*** Opening of Text section ***

These are difficult targets, but unless you make it difficult, you can’t succeed. If a government feels that it can’t achieve this, it must go to Parliament and get the act amended. Otherwise, you must act within this framework. This is opening up the system fully, and that’s what we are aiming for. It also means that, as I have done earlier, we all work together. I meet with the governor, my economic advisor, and others weekly. But it means that we can now put together a mechanism. A legal mechanism has to come into place, either by cabinet vision regulations or by law. We have the central bank, the treasury, and economic advisors all working together to achieve this objective.

Now, to begin with, I want to ensure that the initial beneficiaries of the measures we have taken with the IMF are the ordinary people of Sri Lanka. They are the ones who suffered most. They are the ones who lost their jobs, had to mortgage their properties, and sell their land. To ensure that, I have said that we should ensure the money goes to the bottom. Stabilizing the rupee and bringing interest rates down has been one benefit. With the help of the World Bank, we have increased social welfare payments threefold. From 1.8 million families, it will go up to 2.4 million families. That’s at the very bottom. We gave government workers a Rs. 10,000 allowance, and the private sector followed. The government ordered plantation companies, which had refused, to make a payment of Rs. 1,350 per day. It was a challenging course, and the court threw out the challenge. So we have ensured that money goes in.

*** Close of Text section ***
*** Opening of Dataset excerpts ***

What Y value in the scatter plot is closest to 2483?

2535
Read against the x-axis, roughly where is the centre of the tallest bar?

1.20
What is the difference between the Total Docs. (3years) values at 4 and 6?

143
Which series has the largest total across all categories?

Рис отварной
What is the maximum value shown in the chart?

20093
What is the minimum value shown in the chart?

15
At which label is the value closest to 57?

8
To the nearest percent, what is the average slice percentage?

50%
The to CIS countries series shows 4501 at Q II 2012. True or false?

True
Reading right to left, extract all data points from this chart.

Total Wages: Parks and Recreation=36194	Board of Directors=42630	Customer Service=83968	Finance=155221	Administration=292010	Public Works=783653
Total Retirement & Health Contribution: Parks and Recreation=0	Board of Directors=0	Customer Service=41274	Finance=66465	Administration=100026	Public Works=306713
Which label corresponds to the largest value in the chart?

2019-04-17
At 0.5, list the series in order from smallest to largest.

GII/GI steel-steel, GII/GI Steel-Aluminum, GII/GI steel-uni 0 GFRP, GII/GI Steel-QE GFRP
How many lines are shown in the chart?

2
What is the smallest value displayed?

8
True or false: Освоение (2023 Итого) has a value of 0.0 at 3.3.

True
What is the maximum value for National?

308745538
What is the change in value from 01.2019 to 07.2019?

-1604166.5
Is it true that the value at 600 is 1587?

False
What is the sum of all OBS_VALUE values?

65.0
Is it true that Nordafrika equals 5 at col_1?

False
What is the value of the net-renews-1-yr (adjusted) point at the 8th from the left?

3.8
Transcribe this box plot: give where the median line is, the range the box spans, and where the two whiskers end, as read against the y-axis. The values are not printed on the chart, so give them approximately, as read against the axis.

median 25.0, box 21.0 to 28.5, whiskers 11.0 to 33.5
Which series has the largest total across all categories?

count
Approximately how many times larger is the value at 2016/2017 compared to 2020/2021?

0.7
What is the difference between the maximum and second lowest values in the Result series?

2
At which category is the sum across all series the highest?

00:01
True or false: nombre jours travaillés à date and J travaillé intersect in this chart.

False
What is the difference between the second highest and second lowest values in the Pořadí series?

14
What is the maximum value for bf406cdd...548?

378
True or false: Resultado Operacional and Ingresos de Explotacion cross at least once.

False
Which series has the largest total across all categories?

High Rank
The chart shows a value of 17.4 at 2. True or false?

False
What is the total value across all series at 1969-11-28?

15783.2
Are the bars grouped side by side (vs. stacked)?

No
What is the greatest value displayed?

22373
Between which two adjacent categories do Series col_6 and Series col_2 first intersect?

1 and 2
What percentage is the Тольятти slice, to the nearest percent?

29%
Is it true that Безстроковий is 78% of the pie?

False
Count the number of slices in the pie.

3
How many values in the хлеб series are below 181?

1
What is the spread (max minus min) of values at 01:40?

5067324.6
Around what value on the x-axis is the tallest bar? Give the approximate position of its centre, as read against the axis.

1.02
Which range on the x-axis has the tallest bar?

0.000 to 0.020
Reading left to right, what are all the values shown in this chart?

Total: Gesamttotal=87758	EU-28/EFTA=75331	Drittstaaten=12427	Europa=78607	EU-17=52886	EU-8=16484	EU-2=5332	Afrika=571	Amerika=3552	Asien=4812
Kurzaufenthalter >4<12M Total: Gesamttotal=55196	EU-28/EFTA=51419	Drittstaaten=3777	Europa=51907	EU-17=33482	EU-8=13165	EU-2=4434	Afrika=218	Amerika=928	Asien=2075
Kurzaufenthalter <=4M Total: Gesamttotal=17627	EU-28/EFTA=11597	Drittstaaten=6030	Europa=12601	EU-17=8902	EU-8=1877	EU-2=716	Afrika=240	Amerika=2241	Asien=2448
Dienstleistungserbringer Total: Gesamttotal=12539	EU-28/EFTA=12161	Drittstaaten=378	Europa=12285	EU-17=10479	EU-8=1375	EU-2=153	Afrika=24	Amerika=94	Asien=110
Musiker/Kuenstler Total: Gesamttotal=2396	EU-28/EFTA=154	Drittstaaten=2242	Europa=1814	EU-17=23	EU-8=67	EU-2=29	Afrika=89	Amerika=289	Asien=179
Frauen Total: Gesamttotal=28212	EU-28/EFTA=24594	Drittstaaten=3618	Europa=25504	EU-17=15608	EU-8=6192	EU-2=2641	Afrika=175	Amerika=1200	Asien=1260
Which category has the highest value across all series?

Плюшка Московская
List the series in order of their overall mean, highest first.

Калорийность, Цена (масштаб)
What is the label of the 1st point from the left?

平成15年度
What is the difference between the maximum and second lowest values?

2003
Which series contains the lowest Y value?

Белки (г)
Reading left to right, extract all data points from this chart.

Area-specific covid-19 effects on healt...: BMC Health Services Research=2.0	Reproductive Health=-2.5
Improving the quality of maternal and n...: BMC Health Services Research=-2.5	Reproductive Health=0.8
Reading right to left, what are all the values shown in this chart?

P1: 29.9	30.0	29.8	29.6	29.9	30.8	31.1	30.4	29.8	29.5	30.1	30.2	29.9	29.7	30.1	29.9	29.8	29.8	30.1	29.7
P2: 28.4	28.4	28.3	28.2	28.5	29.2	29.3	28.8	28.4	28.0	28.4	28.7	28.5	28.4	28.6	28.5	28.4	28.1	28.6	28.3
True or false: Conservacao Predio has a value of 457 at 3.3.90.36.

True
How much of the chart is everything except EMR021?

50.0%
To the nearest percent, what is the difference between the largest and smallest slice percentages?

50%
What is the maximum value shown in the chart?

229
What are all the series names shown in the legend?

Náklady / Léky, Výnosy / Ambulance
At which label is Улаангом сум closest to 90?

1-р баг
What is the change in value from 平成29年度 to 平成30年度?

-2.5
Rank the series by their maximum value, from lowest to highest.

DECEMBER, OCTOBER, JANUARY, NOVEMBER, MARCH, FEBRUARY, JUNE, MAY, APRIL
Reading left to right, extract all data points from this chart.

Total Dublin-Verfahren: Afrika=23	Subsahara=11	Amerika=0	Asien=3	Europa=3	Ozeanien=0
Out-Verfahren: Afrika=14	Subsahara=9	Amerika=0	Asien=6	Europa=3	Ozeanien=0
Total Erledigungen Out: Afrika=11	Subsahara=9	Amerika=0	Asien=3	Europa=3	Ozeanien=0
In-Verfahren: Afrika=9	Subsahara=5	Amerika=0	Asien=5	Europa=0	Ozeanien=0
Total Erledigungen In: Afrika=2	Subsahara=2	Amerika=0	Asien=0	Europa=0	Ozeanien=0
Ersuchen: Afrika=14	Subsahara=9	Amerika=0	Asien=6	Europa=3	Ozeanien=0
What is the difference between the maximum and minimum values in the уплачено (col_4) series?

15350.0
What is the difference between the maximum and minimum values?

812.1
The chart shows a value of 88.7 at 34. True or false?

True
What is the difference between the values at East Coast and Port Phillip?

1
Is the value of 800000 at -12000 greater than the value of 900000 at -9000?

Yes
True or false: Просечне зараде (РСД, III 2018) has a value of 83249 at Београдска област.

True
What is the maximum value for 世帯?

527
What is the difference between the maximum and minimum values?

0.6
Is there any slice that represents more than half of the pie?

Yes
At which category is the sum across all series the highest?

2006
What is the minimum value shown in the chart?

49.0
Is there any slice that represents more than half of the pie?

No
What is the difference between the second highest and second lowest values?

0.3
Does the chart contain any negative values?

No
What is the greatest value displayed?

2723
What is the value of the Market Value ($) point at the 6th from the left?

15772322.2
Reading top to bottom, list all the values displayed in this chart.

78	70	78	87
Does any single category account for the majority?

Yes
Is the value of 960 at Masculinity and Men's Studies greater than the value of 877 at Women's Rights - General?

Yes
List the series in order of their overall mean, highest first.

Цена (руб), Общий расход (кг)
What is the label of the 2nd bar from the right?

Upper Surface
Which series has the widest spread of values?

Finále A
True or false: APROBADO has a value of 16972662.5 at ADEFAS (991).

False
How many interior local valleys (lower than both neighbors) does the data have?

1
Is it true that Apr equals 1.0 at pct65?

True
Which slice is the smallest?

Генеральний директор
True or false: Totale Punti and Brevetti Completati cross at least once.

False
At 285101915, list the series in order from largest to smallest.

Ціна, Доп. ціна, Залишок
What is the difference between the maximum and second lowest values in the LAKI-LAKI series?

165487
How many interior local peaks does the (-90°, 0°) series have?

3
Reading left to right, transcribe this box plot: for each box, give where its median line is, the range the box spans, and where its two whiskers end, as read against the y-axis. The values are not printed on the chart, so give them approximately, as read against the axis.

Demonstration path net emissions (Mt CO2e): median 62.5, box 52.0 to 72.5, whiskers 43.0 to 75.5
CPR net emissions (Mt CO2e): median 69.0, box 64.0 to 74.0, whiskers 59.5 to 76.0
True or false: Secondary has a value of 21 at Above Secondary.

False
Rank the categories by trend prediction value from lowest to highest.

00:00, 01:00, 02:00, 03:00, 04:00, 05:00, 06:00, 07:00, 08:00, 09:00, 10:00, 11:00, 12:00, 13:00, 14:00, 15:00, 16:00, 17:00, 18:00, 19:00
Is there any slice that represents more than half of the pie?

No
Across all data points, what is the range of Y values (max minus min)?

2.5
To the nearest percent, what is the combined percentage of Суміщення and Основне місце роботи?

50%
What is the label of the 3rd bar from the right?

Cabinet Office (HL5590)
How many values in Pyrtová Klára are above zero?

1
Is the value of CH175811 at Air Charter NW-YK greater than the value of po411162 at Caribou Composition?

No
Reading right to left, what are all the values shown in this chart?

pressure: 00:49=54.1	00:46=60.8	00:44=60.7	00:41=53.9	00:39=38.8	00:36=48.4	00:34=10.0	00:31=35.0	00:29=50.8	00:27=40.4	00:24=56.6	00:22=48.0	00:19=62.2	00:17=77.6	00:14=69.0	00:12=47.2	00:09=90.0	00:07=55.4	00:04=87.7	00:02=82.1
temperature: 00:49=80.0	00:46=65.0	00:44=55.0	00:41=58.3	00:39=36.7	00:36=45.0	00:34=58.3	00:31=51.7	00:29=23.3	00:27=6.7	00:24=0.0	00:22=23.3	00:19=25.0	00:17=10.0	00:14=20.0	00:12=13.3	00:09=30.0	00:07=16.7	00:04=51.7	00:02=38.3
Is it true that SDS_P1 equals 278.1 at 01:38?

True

*** Close of Dataset excerpts ***

§ **Required tasks**:
- a) Answer these questions using the text on Sri Lanka's economic measures:
(i) How often does the speaker meet with the governor and the economic advisor?
(ii) How much were social welfare payments increased, and with whose help?
(iii) What daily payment were plantation companies ordered to make?
- b) According to the text on Sri Lanka's economic measures, why does the speaker want ordinary people to be the first to benefit from the measures taken with the IMF?

§ **Expected results**:
- a)
(i) Weekly.
(ii) They were increased threefold, with the help of the World Bank.
(iii) Rs. 1,350 per day.

- b) The speaker says ordinary people suffered the most. They lost their jobs, had to mortgage their properties and had to sell their land.